*Task goal*: Leave the pictures out and repeat the rest of the data below exactly.

*Data extract*:
● ● ● ●
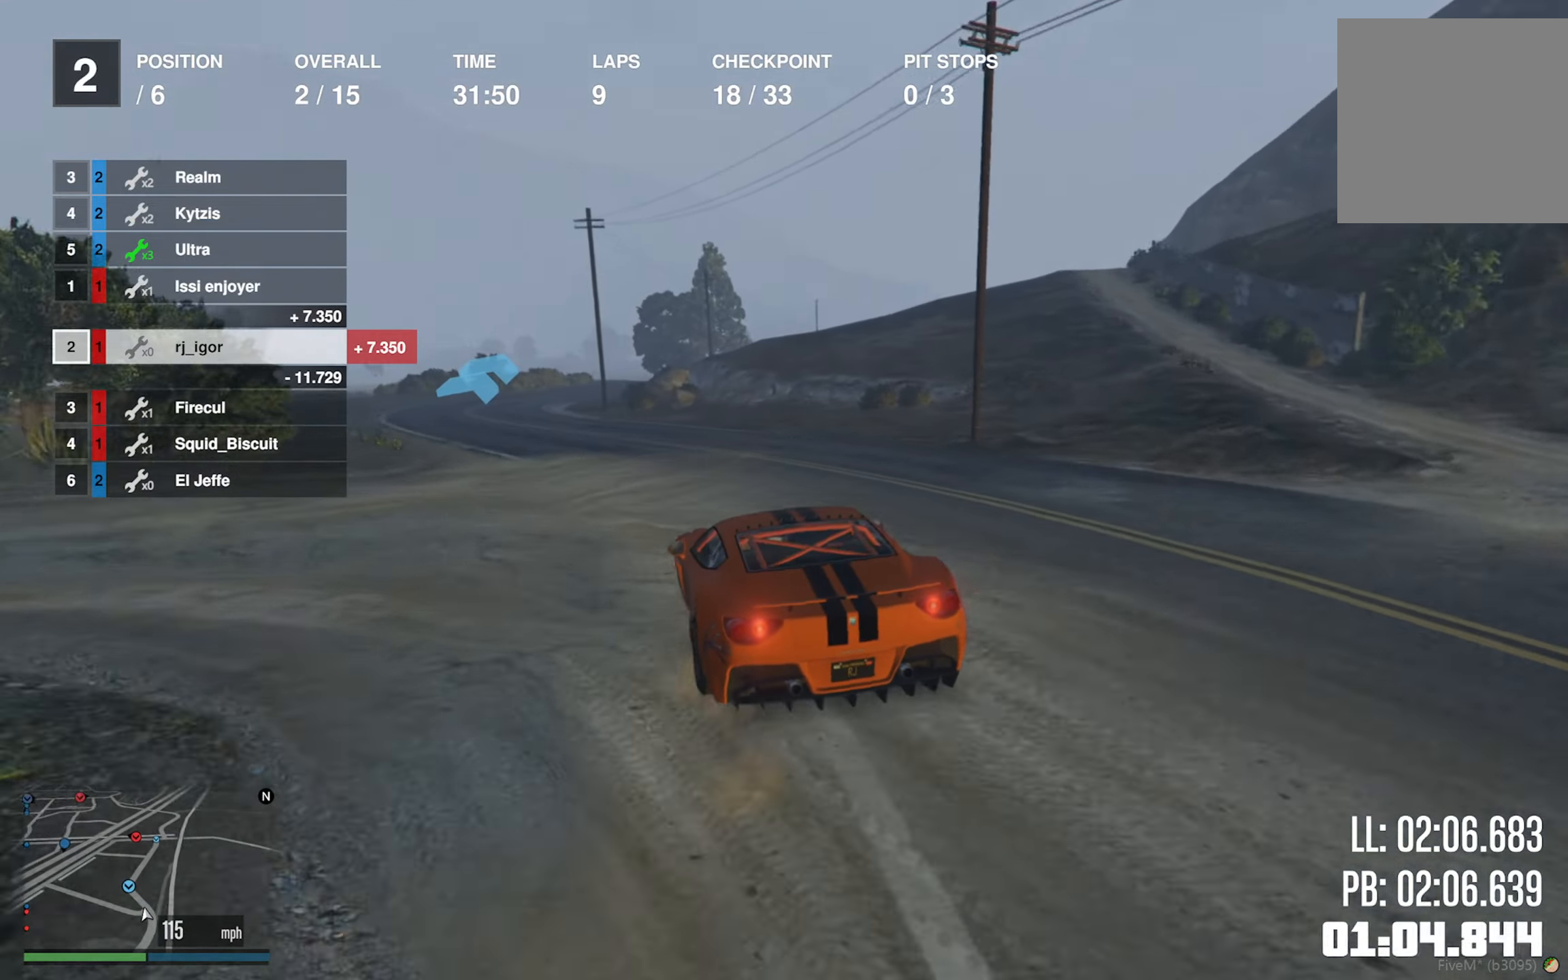
{"buttons": ["R2"], "left_stick": "center", "right_stick": "center", "events": [[34, "left_stick", "left"], [217, "left_stick", "center"]]}
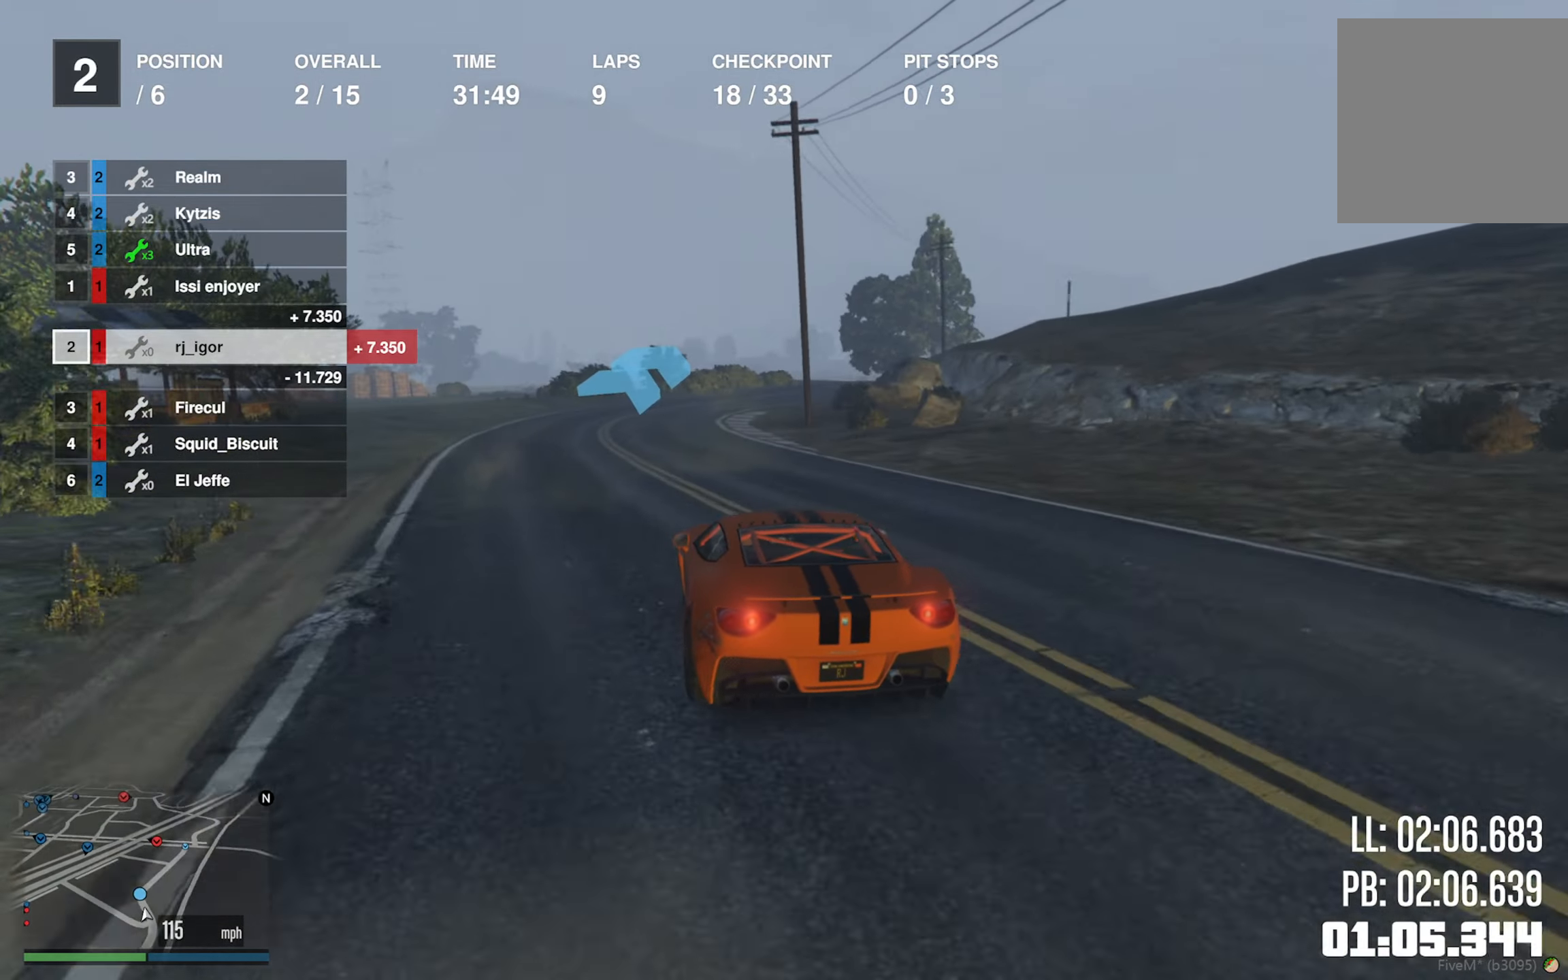
{"buttons": ["R2"], "left_stick": "center", "right_stick": "center", "events": [[150, "left_stick", "right"], [467, "left_stick", "center"]]}
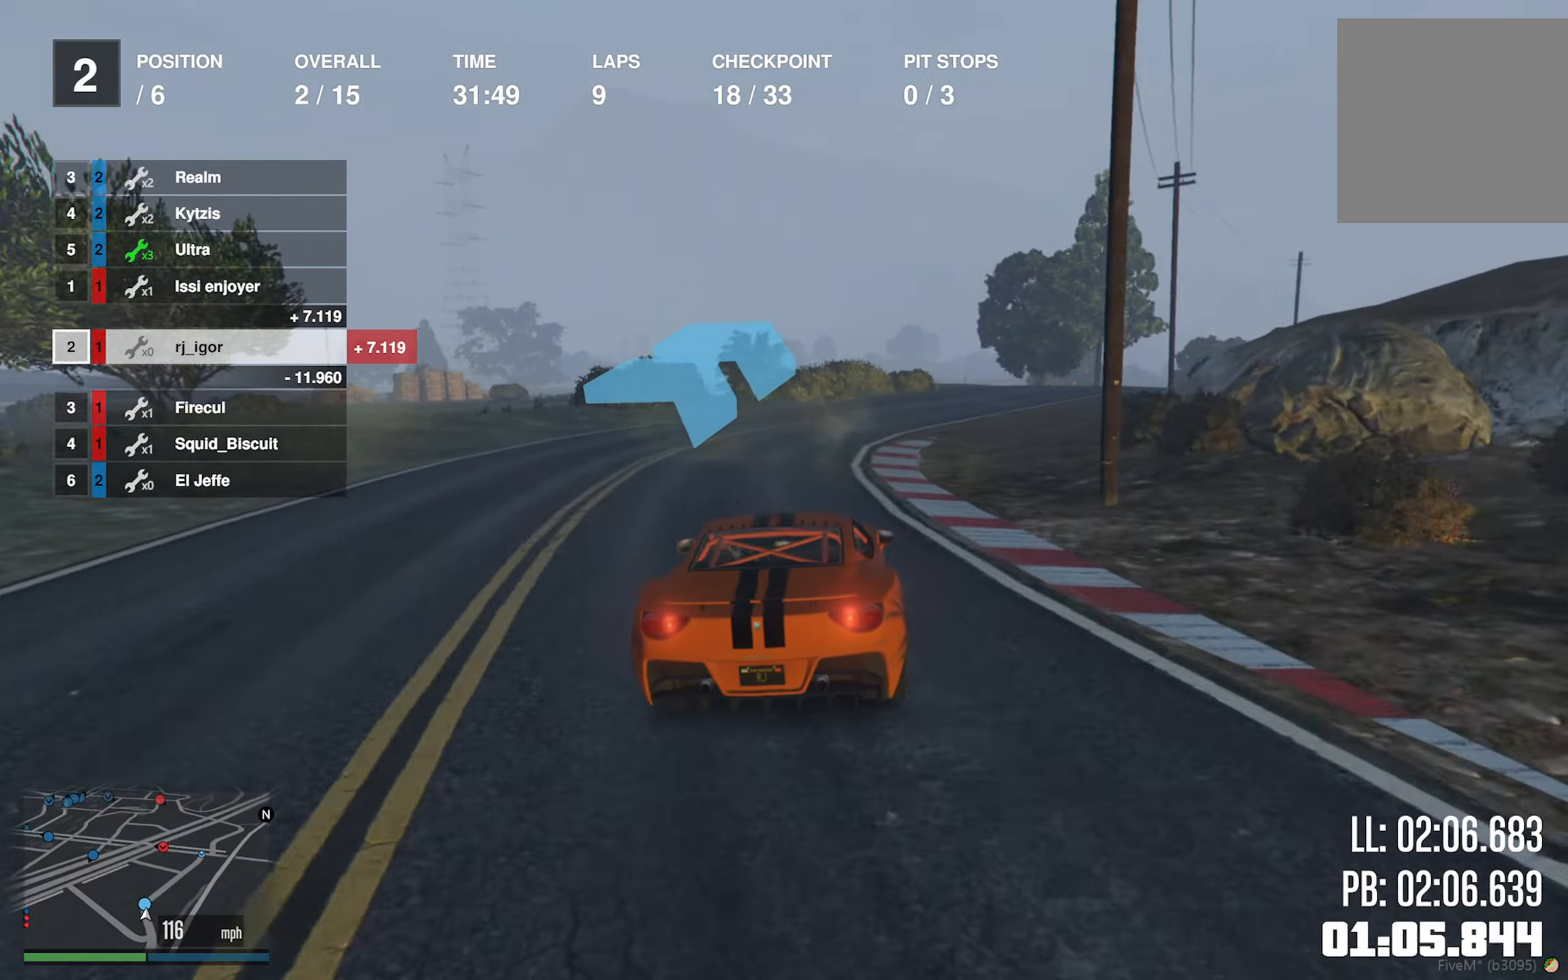
{"buttons": ["R2"], "left_stick": "right", "right_stick": "center", "events": [[84, "left_stick", "down-right"], [267, "left_stick", "center"], [350, "left_stick", "right"]]}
● ● ● ●
*Answer to this task*:
{"buttons": ["R2"], "left_stick": "center", "right_stick": "center", "events": [[34, "left_stick", "left"], [217, "left_stick", "center"]]}
{"buttons": ["R2"], "left_stick": "center", "right_stick": "center", "events": [[150, "left_stick", "right"], [467, "left_stick", "center"]]}
{"buttons": ["R2"], "left_stick": "right", "right_stick": "center", "events": [[84, "left_stick", "down-right"], [267, "left_stick", "center"], [350, "left_stick", "right"]]}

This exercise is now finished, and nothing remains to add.